**Passage given**
....................

For 40 years, Terence Davies' movies have wept, swooned, and sang to audiences, who have surrendered all their emotions to him in return. His films—The Long Day Closes, The Deep Blue Sea, The House of Mirth and Distant Voices, Still Lives, toname a few—are celebrations of the emotions that make us human, the things that tear us apart inside. We hide these feelings for fear that revealing them would completely undo us.

Davies' visual language is unparalleled. No movies move or behave like his, so open and lithe. His latest, hot on the heels of his beautiful Lewis Grassic Gibbon adaption Sunset Song, released earlier this year, is A Quiet Passion, based on the life of Emily Dickinson. In the film, Dickinson (Cynthia Nixon, in what might be her best screen performance) and her family watch the Civil War break out while her career as a poet sputters. Dickinson is gifted with an ideological partner and mirror in the form of house guest Vryling Buffam (Catherine Bailey), whose revolutionary attitudes about womanhood, marriage, and religion reawaken her own long-dormant revolutionary spirit. 

"Once you go into close-up or track in on someone, you're making a major statement. They're going to tell you something you didn't know."

....................

**Data extract**

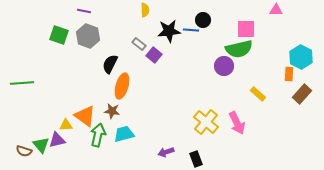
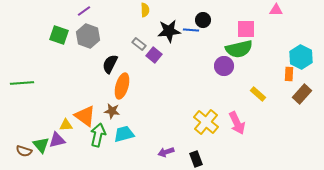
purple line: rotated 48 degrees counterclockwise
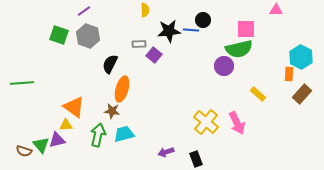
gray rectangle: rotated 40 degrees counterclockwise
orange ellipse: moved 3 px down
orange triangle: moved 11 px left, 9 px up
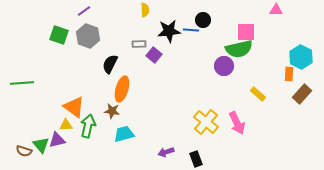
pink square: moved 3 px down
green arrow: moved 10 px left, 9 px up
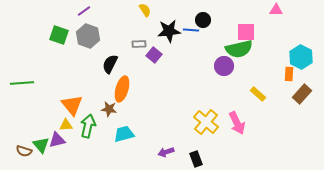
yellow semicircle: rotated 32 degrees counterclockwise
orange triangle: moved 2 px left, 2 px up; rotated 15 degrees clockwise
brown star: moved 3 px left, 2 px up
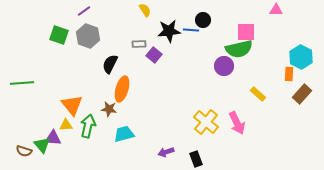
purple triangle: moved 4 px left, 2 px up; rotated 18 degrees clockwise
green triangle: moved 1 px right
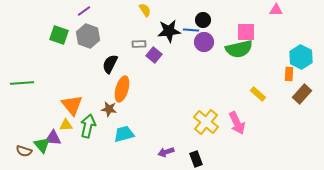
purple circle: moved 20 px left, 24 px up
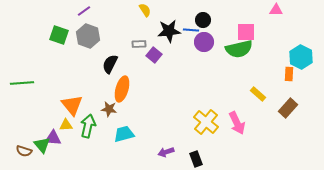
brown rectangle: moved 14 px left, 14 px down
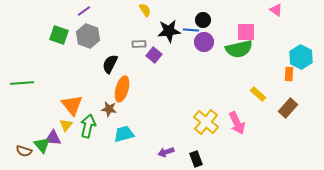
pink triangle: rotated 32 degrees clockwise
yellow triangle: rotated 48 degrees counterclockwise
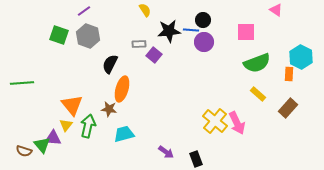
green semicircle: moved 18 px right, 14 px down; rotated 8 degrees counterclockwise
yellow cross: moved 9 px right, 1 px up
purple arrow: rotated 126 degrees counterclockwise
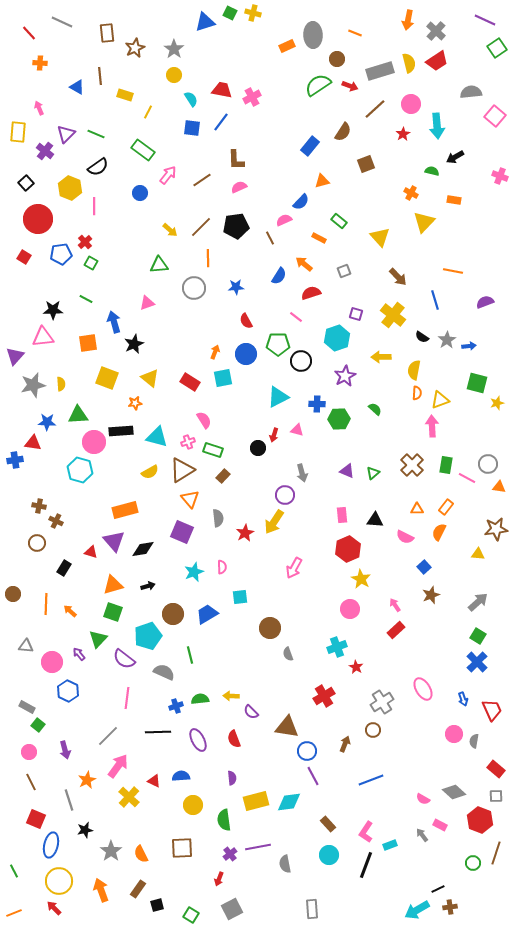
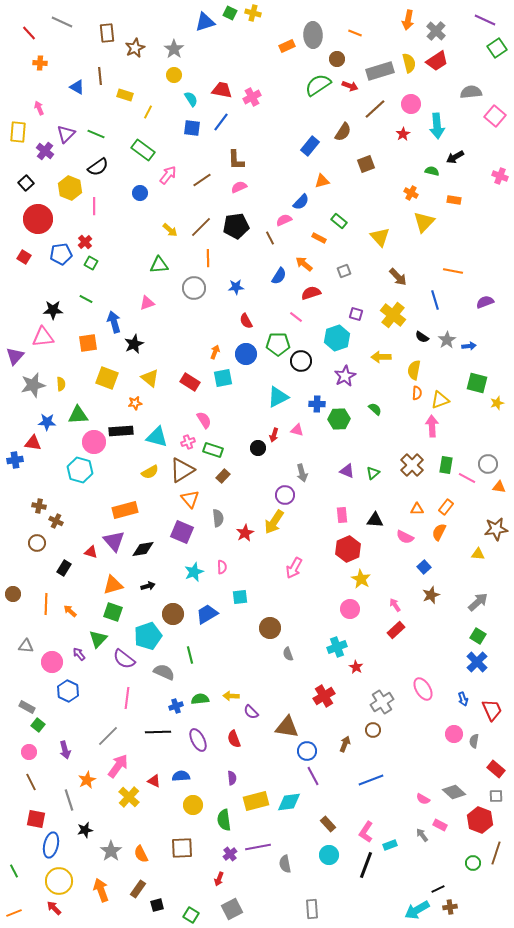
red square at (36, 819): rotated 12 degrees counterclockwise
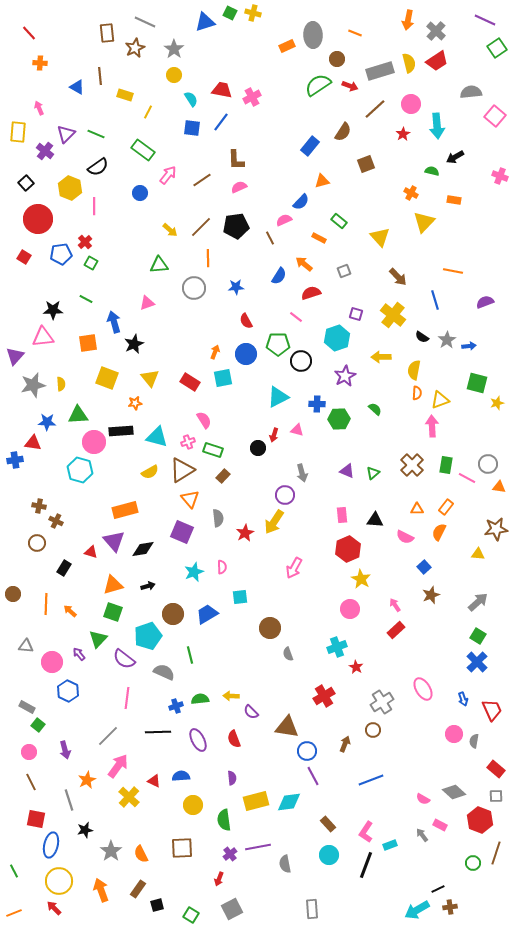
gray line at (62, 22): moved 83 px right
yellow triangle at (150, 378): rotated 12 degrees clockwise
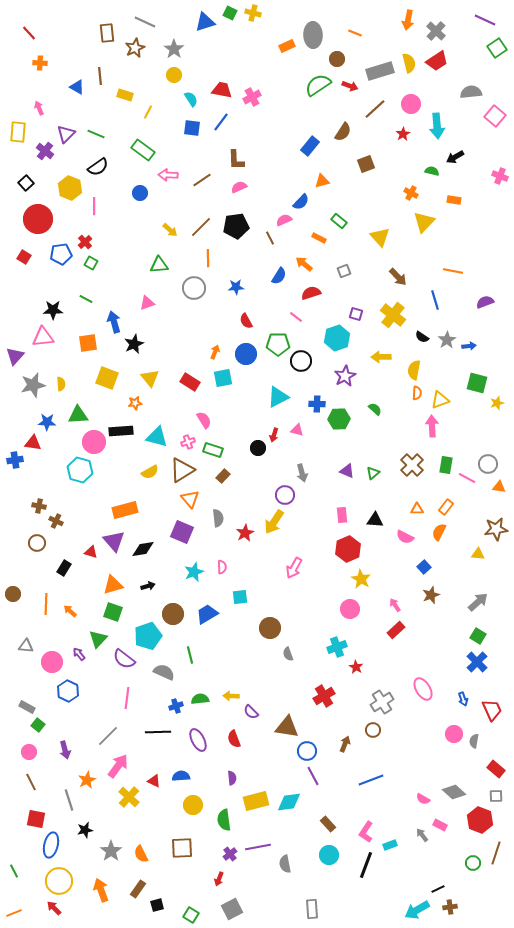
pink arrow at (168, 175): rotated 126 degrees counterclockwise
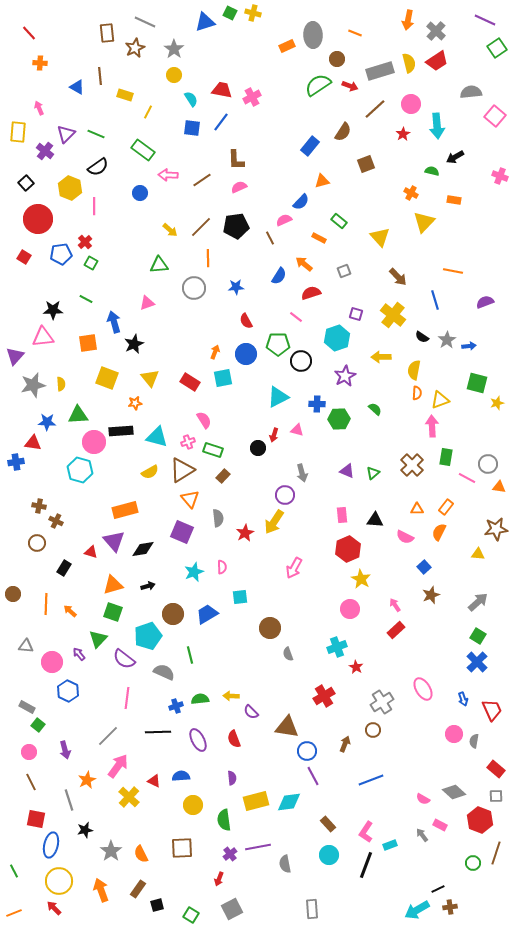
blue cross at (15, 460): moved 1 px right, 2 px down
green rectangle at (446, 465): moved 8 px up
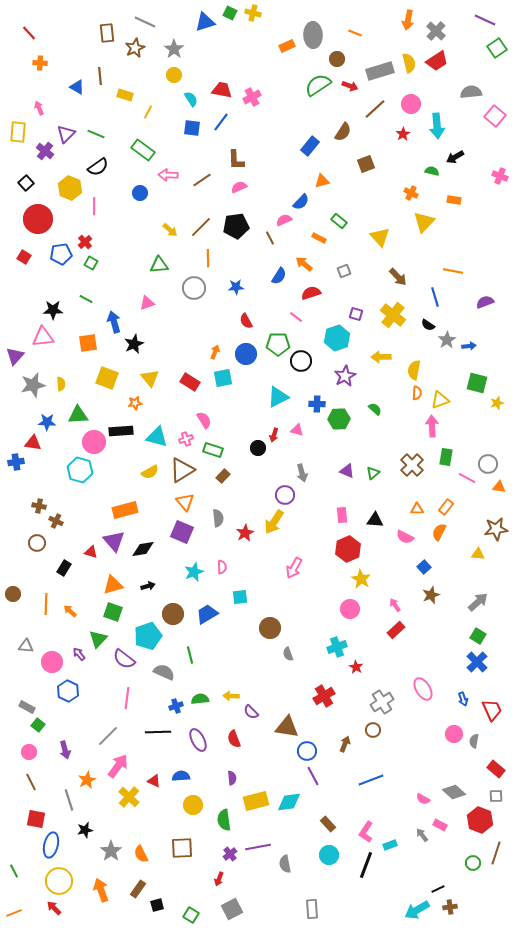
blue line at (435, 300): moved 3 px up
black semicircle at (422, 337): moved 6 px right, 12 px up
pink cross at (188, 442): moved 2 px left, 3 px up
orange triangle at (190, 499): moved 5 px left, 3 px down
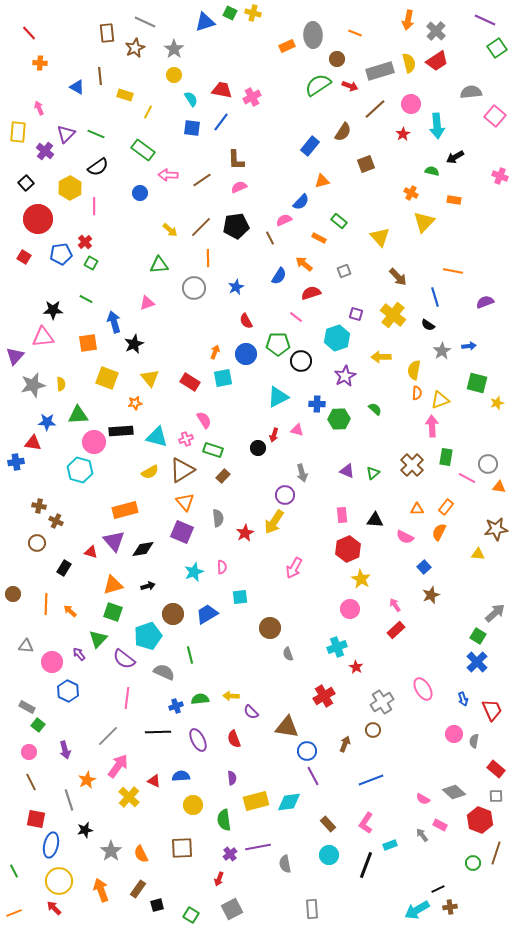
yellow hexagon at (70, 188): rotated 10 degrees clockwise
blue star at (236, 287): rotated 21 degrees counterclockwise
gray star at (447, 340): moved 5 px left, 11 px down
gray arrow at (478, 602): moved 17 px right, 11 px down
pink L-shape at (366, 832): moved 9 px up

....................

**Short task**
Repeat the section of the Terence Davies review starting with "Davies' visual language" and going on through "long-dormant revolutionary spirit.". The listing comes from a separate source that has nothing to do with the Terence Davies review.

**Answer for the task**
Davies' visual language is unparalleled. No movies move or behave like his, so open and lithe. His latest, hot on the heels of his beautiful Lewis Grassic Gibbon adaption Sunset Song, released earlier this year, is A Quiet Passion, based on the life of Emily Dickinson. In the film, Dickinson (Cynthia Nixon, in what might be her best screen performance) and her family watch the Civil War break out while her career as a poet sputters. Dickinson is gifted with an ideological partner and mirror in the form of house guest Vryling Buffam (Catherine Bailey), whose revolutionary attitudes about womanhood, marriage, and religion reawaken her own long-dormant revolutionary spirit.